France: "Quinze euros la tonne, ce n’est pas un prix", la détresse des producteurs de pommes de terre face à la chute des prix
La récolte vient tout juste de commencer et déjà, les agriculteurs sont inquiets. Les prix de vente sont tellement bas que certains recommandent de détruire leur production s’ils ne peuvent pas la stocker en attendant des jours meilleurs.

Alors que la récolte des pommes de terre bat son plein, les agriculteurs sont circonspects. Les prix s’effondrent. En cause, les stocks importants de l’an passé qui n’ont pas été vendus, mais aussi une consommation en berne. L’été, la patate a moins la frite. Côté frites aussi, les industriels vendent moins, ils ont des stocks et n’achètent pas plus de tubercules.
Une offre abondante
Dans le monde du commerce de la pomme de terre, il faut bien distinguer celles vendues avant même d’avoir poussé par contrat entre un industriel et un agriculteur. Pour elles, le prix est fixé souvent l’hiver.
Mais il y a aussi les agriculteurs qui ne vendent pas aux industries agroalimentaires, ou uniquement lorsque celles-ci ont une demande supérieure à leurs prévisions. Ces tonnes de patates sont alors vendues à "prix libre". C’est ce tarif qui est en chute libre en ce mois d’août. Les agriculteurs évoquent des prix allant de 5 à 15 euros la tonne quand ils estiment le prix de revient à 150 euros minimum. "Actuellement, on a l’impression que marché est saturé et que la consommation n’est pas bonne", explique Nicolas Loingeville, membre de l’union nationale des producteurs de pomme de terre. "Ceux qui ont gardé des stocks n’arrivent pas à les vendre, alors que la nouvelle patate est là", ajoute-t-il. Ils espéraient que les prix grimperaient, cela n’a pas été le cas.
Une difficulté qui s’ajoute au fait que certains n’ont pas investi dans des capacités de stockage, des hangars réfrigérés. Ils doivent impérativement vendre leur nouvelle production. L’offre est donc plus forte que la demande et les prix baissent. Pour Nicolas Loingeville, "à 50 ou 60 euros la tonne, c’est les donner. On fait un cadeau aux industriels et on entretient les prix à la baisse… il ne faut pas les vendre. Le prix de revient en comptant les charges mécaniques, salariales, les intrants, se situe entre 150 et 200 euros la tonne."
Autre facteur desservant la patate nordiste, "la parité eurodollar, favorable à l’euro, mais pas au commerce", explique Nicolas Loingeville. À l’export la marchandise américaine est moins chère que l’Européenne, il y a donc un peu de méventes sur le produit fini. Quand j’écoute les industriels, ils affirment que les ventes de frites surgelées sont moins bonnes, donc ils achètent moins à prix libre".

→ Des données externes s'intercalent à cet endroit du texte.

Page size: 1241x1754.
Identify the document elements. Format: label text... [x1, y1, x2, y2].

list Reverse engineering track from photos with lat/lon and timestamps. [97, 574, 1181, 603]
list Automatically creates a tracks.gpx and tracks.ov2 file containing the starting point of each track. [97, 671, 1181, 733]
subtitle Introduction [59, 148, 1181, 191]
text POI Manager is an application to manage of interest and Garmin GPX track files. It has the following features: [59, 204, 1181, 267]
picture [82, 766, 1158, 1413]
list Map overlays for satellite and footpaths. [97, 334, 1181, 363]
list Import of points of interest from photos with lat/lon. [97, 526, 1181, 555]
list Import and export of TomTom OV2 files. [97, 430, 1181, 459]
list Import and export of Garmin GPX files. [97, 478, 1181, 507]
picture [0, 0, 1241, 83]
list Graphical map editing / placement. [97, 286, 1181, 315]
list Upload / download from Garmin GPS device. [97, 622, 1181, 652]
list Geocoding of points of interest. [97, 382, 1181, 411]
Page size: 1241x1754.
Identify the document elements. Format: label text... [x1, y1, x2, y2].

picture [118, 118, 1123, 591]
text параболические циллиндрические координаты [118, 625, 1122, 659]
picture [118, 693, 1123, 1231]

Et puis, les agriculteurs se retrouvent à la merci des grands groupes. "On entend que des camions sont refusés, qu’il y a plus de tensions sur les livraisons. Les industriels sont plus à cheval sur la qualité alors que quand on manque de production, ils prennent, ils n’ont pas le choix", explique Nicolas Loingeville.
Une remontée rapide ?
Les spécialistes expliquent que le prix libre de la pomme de terre est toujours très fluctuant. "Ce prix est lié aux 10 % que l’industriel a besoin de racheter, le reste est contractualisé". Nicolas Loingeville se souvient de juillet 2023, le cours avait atteint 600 euros la tonne. Trois mois plus tard, il était divisé par 6, à 100 euros.
Du côté de la production, l’année a été plutôt correcte. "On a planté assez tôt, on a eu de bonnes températures, on a eu des périodes sèches, mais heureusement les mois de juin et juillet ont été un peu arrosés pour entretenir la plante. En août, le temps a été sec, mais pas caniculaire, les plants souffrent un peu. On s’attend à une production correcte, mais pas exceptionnelle, les tubercules ne grossissent plus".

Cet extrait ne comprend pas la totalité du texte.